(Input material begins)

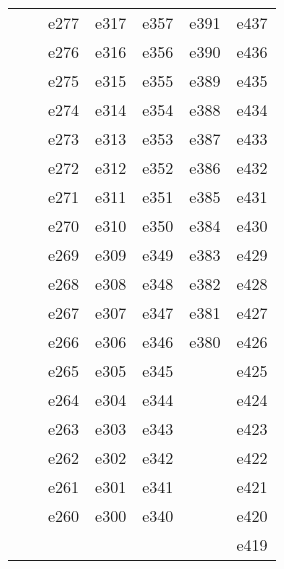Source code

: \documentclass[10pt,letterpaper]{article}
\begin{document}
\begin{center}
\begin{tabular}{ |c|c|c|c|c|c|c| }
        &         & e277 & e317 & e357 & e391 & e437 \\
        &         & e276 & e316 & e356 & e390 & e436 \\
        &         & e275 & e315 & e355 & e389 & e435 \\
        &         & e274 & e314 & e354 & e388 & e434 \\
        &         & e273 & e313 & e353 & e387 & e433 \\
        &         & e272 & e312 & e352 & e386 & e432 \\
        &         & e271 & e311 & e351 & e385 & e431 \\
        &         & e270 & e310 & e350 & e384 & e430 \\
        &         & e269 & e309 & e349 & e383 & e429 \\
        &         & e268 & e308 & e348 & e382 & e428 \\
        &         & e267 & e307 & e347 & e381 & e427 \\
        &         & e266 & e306 & e346 & e380 & e426 \\
        &         & e265 & e305 & e345 &      & e425 \\
        &         & e264 & e304 & e344 &      & e424 \\
        &         & e263 & e303 & e343 &      & e423 \\
        &         & e262 & e302 & e342 &      & e422 \\
        &         & e261 & e301 & e341 &      & e421 \\
        &         & e260 & e300 & e340 &      & e420 \\
        &		  &      &      &      &      & e419  \\

        \hline
        \end{tabular}
        \end{center}

    \clearpage
\end{document}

(Input material ends)

Word for word, set down every record, keeping the images out.

Source code

: \documentclass[10pt,letterpaper]{article}
\begin{document}
\begin{center}
\begin{tabular}{ |c|c|c|c|c|c|c| }
        &         & e277 & e317 & e357 & e391 & e437 \\
        &         & e276 & e316 & e356 & e390 & e436 \\
        &         & e275 & e315 & e355 & e389 & e435 \\
        &         & e274 & e314 & e354 & e388 & e434 \\
        &         & e273 & e313 & e353 & e387 & e433 \\
        &         & e272 & e312 & e352 & e386 & e432 \\
        &         & e271 & e311 & e351 & e385 & e431 \\
        &         & e270 & e310 & e350 & e384 & e430 \\
        &         & e269 & e309 & e349 & e383 & e429 \\
        &         & e268 & e308 & e348 & e382 & e428 \\
        &         & e267 & e307 & e347 & e381 & e427 \\
        &         & e266 & e306 & e346 & e380 & e426 \\
        &         & e265 & e305 & e345 &      & e425 \\
        &         & e264 & e304 & e344 &      & e424 \\
        &         & e263 & e303 & e343 &      & e423 \\
        &         & e262 & e302 & e342 &      & e422 \\
        &         & e261 & e301 & e341 &      & e421 \\
        &         & e260 & e300 & e340 &      & e420 \\
        &		  &      &      &      &      & e419  \\

        \hline
        \end{tabular}
        \end{center}

    \clearpage
\end{document}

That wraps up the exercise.